The Ghost Hunters - Deborah Blum [60]
IF ONE DOUBTED the demand for physical proof, one needed only to watch the latest craze in spiritualism, “the talking board” phenomenon, sweep across the United States, catching everyone from workingmen to children in its fascination.
“Planchette is simply nowhere,” declared the New York Tribune, compared to this newest tool for talking with the dead.
Rectangles of shellacked and polished wood, talking boards had the words yes and no printed in the upper right and left corners. The entire alphabet was inscribed across the center. In the lower corners were the words Good Eve (for “good evening”) and Good Bye. The board was simple to use, relying on a planchettelike device that could slide across the surface, its point indicating answers. Users would sit on either side of the board, their fingers resting on the pointer, and watch for it to move, pointing to “yes” or “no” or using the letters to spell out more complicated sentences.
“I know of whole communities that are wild over the ‘talking board,’ as some of them call it,” one man told the Tribune reporter, and the eerie stories they told about its powers contained “things that seem to pass all human comprehension or explanation.”
Talking boards worked faster than spirit raps or table tiltings. They were easier to read, by far, than the scribbles of a pencil-wielding planchette. And they were so popular that they were soon being mass-marketed by companies including Sears Roebuck, who determined that they needed a more commercial name. By the late 1880s, the boards would be rechristened Ouija boards (or “yes-yes” boards, from the French oui and the German ja.)
The boards’ success, their apparent proof of spirit communication, also drove their popularity: “One gentleman of my acquaintance told me that he got a communication about a title to some property from his dead brother, which was of great value to him,” an excited user told the Tribune. “Attempts are made to verify statements that are made about living persons, and in some instances they have succeeded so well as to make the inquirers still more awe-stricken.”
GURNEY WAS so LOST in his search, so consumed by his determination to make others see what lay before him, that he had almost forgotten about his pretty wife and sweet young daughter.
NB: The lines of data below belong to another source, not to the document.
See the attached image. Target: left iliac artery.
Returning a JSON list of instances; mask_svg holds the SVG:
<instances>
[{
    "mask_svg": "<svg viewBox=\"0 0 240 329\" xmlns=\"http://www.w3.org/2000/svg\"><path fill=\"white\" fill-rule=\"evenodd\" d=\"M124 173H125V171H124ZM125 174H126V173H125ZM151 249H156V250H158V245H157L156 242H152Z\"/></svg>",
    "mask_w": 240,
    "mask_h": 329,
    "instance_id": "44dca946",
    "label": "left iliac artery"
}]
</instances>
Kate Gurney cared nothing for the metaphysical debates and theological questions in which her husband had buried himself alive. She liked parties, gossip, and lively conversation. Edmund seemed such fun when she married him; now he had become so very serious and, really, a bore. He encouraged her, of course, to enjoy society without him. If there was any advantage to her situation, it was that her handsome husband’s chronic inattention and habitual absence gained her a bit of sympathy. Even Myers had heard the sad plight of Kate Gurney discussed in elegant drawing rooms.
Phantasms of the Living sprawled through the Gurneys’ home. Papers overflowed Edmund’s study, spilling out onto furniture and the floor. It lay in packets, in piles, in stacks and drifts, so that the elegant Mayfair dwelling seemed at times submerged in Phantasms, just as Edmund’s life had become submerged. When the physicist Oliver Lodge, one of the SPR’s telepathy researchers, came to visit, he found himself rather alarmed at the state of the Gurneys’ paper-strewn home, the disorienting sensation of swimming through a vast ocean of documents. He wondered if Phantasms of the Living was worth its cost in time and reputation: “Attention to such gruesome tales seemed to me a futile occupation for a cultivated man.”